There is a dangerous radicalised movement in the UK that wants to bring economic and social destruction to it citizens. It is the politicians who want a no deal Brexit. There are maybe 100 MPs in parliament who want this to happen. Most of the contenders for the leader of the Conservative party claim to want it to happen. The Brexit party, who came first in the European elections in England, wants it to happen.
A no deal Brexit means that goods and services and money and people which could previously cross over a line on a map will now not be able to. Very basic free market economics means this will result in less economic activity in the long term and in the short term means chaos. “Chaos” is the term used by Theresa May’s government to describe it, she started by saying that no deal was better than a bad deal but when the reality dawned on her she couldn’t go through with it. She ended up turning on her own MPs and parliament in a desperate attempt to win the people over but this was never going to work when it was the paliament she had to win over.
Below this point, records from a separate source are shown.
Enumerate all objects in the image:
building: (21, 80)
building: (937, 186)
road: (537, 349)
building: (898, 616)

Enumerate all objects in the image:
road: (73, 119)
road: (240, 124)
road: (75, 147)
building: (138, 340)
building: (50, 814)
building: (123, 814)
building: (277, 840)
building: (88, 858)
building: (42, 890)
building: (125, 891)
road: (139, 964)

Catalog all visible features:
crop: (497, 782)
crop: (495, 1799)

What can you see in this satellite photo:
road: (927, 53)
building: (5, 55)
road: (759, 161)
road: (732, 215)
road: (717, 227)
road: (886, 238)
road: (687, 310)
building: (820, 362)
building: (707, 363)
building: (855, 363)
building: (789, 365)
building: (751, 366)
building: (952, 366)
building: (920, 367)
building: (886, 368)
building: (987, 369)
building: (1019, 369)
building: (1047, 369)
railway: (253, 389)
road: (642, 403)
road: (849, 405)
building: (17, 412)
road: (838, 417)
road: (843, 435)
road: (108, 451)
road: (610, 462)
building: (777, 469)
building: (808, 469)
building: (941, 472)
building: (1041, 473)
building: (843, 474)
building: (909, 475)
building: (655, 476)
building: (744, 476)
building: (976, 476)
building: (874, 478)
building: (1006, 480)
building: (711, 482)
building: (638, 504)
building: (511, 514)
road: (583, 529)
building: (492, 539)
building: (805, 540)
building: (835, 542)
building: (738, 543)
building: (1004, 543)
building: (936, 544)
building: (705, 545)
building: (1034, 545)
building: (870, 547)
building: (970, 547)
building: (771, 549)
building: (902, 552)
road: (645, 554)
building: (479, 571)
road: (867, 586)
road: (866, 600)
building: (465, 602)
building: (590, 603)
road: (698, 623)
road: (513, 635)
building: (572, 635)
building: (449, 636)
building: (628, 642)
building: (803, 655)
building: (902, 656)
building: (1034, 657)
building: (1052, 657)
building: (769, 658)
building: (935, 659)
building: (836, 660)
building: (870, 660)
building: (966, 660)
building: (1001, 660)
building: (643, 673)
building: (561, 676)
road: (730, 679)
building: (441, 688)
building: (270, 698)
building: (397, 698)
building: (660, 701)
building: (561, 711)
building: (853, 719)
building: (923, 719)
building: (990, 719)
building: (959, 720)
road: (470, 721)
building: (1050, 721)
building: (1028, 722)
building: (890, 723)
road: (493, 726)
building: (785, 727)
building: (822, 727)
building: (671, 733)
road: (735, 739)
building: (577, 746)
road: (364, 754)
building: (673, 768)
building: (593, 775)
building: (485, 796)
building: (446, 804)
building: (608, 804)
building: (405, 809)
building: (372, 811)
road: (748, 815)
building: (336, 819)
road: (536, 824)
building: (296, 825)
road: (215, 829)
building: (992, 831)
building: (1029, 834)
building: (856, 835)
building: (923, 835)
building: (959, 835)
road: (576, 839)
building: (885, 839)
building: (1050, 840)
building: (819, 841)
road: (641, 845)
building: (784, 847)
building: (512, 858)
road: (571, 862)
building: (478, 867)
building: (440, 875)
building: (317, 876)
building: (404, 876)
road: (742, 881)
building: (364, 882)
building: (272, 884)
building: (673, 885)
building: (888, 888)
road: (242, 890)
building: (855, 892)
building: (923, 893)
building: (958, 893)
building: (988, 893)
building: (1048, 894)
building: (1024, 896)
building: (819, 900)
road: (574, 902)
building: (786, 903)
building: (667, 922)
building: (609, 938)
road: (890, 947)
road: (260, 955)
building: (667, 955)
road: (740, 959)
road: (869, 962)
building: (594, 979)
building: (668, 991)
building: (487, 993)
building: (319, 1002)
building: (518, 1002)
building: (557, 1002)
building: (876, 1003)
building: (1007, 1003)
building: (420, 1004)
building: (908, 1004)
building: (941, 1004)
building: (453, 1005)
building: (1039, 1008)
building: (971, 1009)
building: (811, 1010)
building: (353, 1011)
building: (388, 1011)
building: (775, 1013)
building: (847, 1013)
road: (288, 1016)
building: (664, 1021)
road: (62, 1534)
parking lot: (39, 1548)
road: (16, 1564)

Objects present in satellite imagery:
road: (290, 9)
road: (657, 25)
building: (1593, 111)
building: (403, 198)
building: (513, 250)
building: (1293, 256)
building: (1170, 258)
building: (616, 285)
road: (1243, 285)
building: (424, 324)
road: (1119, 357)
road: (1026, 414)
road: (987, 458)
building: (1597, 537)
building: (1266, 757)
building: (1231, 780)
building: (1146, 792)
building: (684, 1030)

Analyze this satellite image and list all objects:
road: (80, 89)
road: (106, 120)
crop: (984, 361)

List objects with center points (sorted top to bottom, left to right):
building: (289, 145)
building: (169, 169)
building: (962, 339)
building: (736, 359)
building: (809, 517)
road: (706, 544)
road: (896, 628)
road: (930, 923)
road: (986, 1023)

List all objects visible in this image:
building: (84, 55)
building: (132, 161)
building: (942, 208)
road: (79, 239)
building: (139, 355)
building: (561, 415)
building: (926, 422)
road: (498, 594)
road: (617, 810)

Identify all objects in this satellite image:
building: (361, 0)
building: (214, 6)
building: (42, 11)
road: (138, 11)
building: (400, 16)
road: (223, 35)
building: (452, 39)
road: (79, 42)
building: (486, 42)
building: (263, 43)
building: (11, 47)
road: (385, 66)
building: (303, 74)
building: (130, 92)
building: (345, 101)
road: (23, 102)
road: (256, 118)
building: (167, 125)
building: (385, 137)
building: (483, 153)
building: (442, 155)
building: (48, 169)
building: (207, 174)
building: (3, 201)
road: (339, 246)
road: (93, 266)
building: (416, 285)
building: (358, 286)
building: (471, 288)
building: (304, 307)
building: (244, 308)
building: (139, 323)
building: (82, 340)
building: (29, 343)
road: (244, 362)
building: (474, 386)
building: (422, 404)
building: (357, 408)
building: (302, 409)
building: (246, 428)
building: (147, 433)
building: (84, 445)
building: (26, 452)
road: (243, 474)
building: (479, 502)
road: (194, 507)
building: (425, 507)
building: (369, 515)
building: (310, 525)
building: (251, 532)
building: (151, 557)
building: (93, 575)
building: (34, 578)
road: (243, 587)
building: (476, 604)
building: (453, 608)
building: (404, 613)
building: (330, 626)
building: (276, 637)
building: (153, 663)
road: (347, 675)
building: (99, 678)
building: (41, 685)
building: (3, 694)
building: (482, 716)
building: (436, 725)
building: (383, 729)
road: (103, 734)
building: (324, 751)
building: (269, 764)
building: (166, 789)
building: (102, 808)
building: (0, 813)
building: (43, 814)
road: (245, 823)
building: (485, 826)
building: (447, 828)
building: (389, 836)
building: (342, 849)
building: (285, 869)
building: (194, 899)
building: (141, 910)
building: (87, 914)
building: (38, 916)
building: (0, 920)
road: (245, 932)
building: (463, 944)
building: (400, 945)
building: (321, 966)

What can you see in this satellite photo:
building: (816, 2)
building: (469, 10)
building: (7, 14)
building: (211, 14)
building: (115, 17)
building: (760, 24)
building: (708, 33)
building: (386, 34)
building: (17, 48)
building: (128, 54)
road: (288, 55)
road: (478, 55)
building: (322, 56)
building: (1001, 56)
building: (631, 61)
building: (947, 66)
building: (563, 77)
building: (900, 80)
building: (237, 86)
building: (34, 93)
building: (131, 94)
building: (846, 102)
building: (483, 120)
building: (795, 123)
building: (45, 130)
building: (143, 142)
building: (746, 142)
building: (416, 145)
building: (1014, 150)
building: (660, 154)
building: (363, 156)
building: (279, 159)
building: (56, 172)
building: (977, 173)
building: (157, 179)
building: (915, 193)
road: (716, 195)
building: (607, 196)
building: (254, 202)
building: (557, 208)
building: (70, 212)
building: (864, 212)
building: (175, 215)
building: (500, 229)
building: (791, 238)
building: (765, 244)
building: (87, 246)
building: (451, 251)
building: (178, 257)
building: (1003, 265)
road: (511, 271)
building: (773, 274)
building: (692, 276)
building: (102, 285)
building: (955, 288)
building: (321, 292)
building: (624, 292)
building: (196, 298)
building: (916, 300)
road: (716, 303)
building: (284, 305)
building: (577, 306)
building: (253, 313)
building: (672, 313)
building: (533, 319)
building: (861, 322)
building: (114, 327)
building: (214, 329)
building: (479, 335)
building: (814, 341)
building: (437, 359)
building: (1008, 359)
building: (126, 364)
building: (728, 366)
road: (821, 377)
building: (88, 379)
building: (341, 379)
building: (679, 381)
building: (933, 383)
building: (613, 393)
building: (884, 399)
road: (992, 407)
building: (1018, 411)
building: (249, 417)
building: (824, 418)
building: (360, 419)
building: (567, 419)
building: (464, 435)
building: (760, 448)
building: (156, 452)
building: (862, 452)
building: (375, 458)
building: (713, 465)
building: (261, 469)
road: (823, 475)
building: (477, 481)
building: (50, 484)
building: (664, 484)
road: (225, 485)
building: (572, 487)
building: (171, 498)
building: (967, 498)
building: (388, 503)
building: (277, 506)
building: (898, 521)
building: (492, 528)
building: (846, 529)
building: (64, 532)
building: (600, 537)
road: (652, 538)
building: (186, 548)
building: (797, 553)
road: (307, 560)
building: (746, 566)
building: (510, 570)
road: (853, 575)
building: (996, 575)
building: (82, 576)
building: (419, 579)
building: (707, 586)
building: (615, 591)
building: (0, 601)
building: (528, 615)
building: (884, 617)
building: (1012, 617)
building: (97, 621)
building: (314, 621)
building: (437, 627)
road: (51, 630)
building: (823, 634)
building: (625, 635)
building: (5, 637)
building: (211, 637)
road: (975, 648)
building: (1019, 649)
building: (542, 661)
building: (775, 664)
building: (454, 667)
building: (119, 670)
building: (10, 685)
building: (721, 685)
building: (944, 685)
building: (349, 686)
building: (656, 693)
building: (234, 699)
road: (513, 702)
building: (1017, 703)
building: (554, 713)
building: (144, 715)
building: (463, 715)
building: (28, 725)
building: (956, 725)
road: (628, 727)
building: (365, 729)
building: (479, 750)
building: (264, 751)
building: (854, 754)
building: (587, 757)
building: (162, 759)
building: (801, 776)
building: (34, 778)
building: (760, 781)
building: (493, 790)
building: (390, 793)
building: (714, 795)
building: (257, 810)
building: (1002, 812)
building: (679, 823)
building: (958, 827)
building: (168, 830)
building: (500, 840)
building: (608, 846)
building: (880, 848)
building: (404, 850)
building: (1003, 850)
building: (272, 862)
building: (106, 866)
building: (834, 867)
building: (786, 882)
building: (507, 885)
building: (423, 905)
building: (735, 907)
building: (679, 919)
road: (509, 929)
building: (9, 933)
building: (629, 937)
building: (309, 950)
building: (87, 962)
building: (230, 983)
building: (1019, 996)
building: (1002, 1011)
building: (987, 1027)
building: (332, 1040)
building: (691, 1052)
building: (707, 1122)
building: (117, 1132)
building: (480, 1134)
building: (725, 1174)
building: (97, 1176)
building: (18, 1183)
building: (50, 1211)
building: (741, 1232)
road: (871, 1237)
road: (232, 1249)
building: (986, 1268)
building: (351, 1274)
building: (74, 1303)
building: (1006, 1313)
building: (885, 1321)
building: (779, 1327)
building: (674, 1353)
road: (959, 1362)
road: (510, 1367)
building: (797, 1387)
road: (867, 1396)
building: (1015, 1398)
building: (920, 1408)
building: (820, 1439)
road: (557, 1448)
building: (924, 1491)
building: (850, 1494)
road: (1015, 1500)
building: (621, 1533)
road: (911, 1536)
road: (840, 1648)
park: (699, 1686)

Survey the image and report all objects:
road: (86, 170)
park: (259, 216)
She has now stepped down from leading that political party and will soon step down from leading that government.
There is not enough parliamentary time to get half the legislation needed to make this happen in a manor which is vaguely controlled. When it was due to happen earlier this year hundreds of millions of pounds maybe even billions of pounds were spent trying to mitigate against the effects. It is next scheduled to happen on 1 November and the political pressure to allow it to happen is growing. The civil servants who worked on the mitigation have gone back to their regular jobs but they will be asked to move into no deal Brexit preparations again later in the Summer. Many will have left the civil service then knowing what will happen. Expecting to mitigate against economic collapse after a couple months in the job is not an achievable task.
There are calls to force the UK parliament to shut down to ensure it happens. When the contenders for prime minister are calling for social and economic collapse and to shut down parliament to ensure that happens we are living through a democracy that is collapsing.
There is not even enough time to allow for trading under WTO terms, the UK has no registered list of tariffs for the thousands of items that needs to applied and the 180odd member states who need to vote on that schedule have voted against what the UK has proposed so far. So the hard border these politicians want around the UK will become an unbalanced one, other countries will charge whatever they like for customs knowing the UK can do nothing in retaliation.
The SNP won the European election in Scotland by a landslide. Sinn Féin won the first preference votes in Northern Ireland. But a UK in economic collapse is not a good starting place to win an independence or reunification referendum. People will cling to what they know and for some reason people do insist in clinging to the idea of Britain.
What will happen is a mugs game. The Tory party will select a new leader at the end of July. As far as anyone understands how the UK parliament works that means our monarch Betty will appoint them Prime Minister . The new PM might play constitutional games and shut down parliament which would again involve calling in Betty to do his or her dirty work. But assuming parliament resists that, a motion of no confidence will likely be proposed by Jeremy Corbyn and because the is no majority for the Tories they will either need to give the DUP another large bung or they will fail, they might fail regardless as some Tories are sensible enough not to want a no deal Brexit. That gives 14 days for the government to resign and find another PM or call a general election. The election then would be at the start of September which allows for about two weeks of parliament time to work out who the hell will be PM next. That election will be so unpredictable that the Lib Dems might win it for all we know, the Brexit party might make a breakthrough, the SNP will possibly take all the seats in Scotland, really nobody can say. There is then a three week break for political party conferences giving only three weeks until no deal Brexit happens.
We live in interesting times. But I wish we didn’t.